The newspaper announced in a statement Wednesday its plan to cut 75 jobs from its editorial staff, and critics and board members immediately called into question CEO Sly Bailey's estimated haul of £1 million ($1.6 million) in 2011.

Politicians should take note: Bailey is effectively being rewarded for failure if you take account of the bombed-out share price, a pension fund manager told The Guardian Thursday. This is precisely what ministers have been saying shouldn't happen in their exhortations to managers to be sensible when it comes to how much they pay themselves.

Bailey's pay reached £1.7 million in 2010 and shareholders were less than impressed since in the nine years Bailey held the company's top spot, share price plunged 87 percent, circulation declined and advertising revenue moved elsewhere.

Investors expect the February meeting will include a grilling session with chairman-designate David Grigson, a former Reuters finance director, according to reports.

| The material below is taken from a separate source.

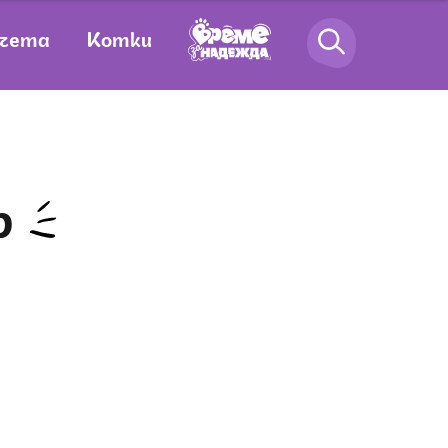
чета
Котки
р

Trinity declined to comment to The Guardian about shareholder angst, but said that meetings among the new chairman, current chairman Sir Ian Gibson and leading investors would begin shortly.

The total editorial staff will be reduced to 325 members in a company that has its national and 160 regional titles.

The company said that the weak British economy hurt advertising revenue, but the shuttering of the rival News of the World helped raise its Sunday circulation.

The News of the World closed due to a phone-tapping scandal and was owned by Rupert Murdoch as part of News Corp.

Trinity Mirror shares closed up 1 percent at 46.75 pence per share, which valued the company at £119 million pounds ($188.7 million).